HELENA — The Gianforte administration Wednesday proposed spending $350 million of federal money over the next four years to expand and enhance high-speed Internet in Montana – and said that still wouldn’t meet the needs in the entire state.
If Montana doesn’t modernize its Internet infrastructure, it won’t be able to compete for businesses of the future, which will rely more and more on higher speeds of electronic data transfer, said Commerce Director Scott Osterman.
“We’ve got to create an infrastructure that lets people look at it and go, `Wow, look at that – they’ve got a huge broadband network deployed,’” he told a legislative budget panel. “’And we can put our 15 or 20 people, or 50 or 100, or whatever it might be, and know that we can connect to the rest of the world and do business commercially.’”

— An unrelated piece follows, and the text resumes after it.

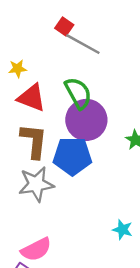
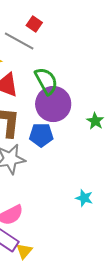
gray line: (83, 44) -> (19, 41), moved
blue pentagon: (72, 156) -> (41, 135), size x0.7

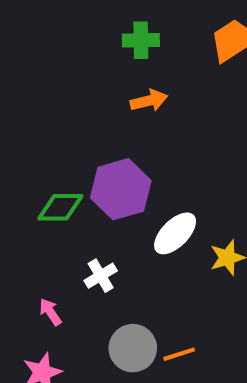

Osterman also said the administration wants to create a task force, within the department, that would decide where and how to spend the money.
Osterman spoke Wednesday before a joint appropriations subcommittee, which will help draft a bill to spend parts of the nearly $3 billion Montana is expected to get from the federal Covid-19 relief bill passed last week.
While $350 million is a huge chunk of cash for broadband infrastructure, Osterman estimated it would take twice that amount -- $700 million – to give the entire state access to modernized Internet speeds that can support businesses and consumers.
Federal law and guidelines are dictating how much of the state’s share of federal Covid-19 money must be spent in Montana. But at least $910 million of the money is discretionary funds that the Legislature can spend pretty much how it chooses.
State lawmakers from both political parties are proposing varying structures to manage and spend the money for broadband expansion.
Sen. Jason Ellsworth, R-Hamilton, has Senate Bill 297, which likely will create the task force and set out parameters for how broadband companies would get the money.
Democratic lawmakers also are preparing bills to create a revolving broadband loan fund a state “broadband manager” within the Department of Commerce, similar to a position described by Osterman.
Osterman said it’s important for Montana to create a broadband infrastructure that will last into the future, able to handle data speeds that may be much faster than is currently acceptable.
He noted that Internet speeds have increased 12,000 percent just in the past decade.
“If we think that one gigabyte per second is good now, just look at how far we’ve come in the last decade,” Osterman said. “We don’t know how fast the speed may be.”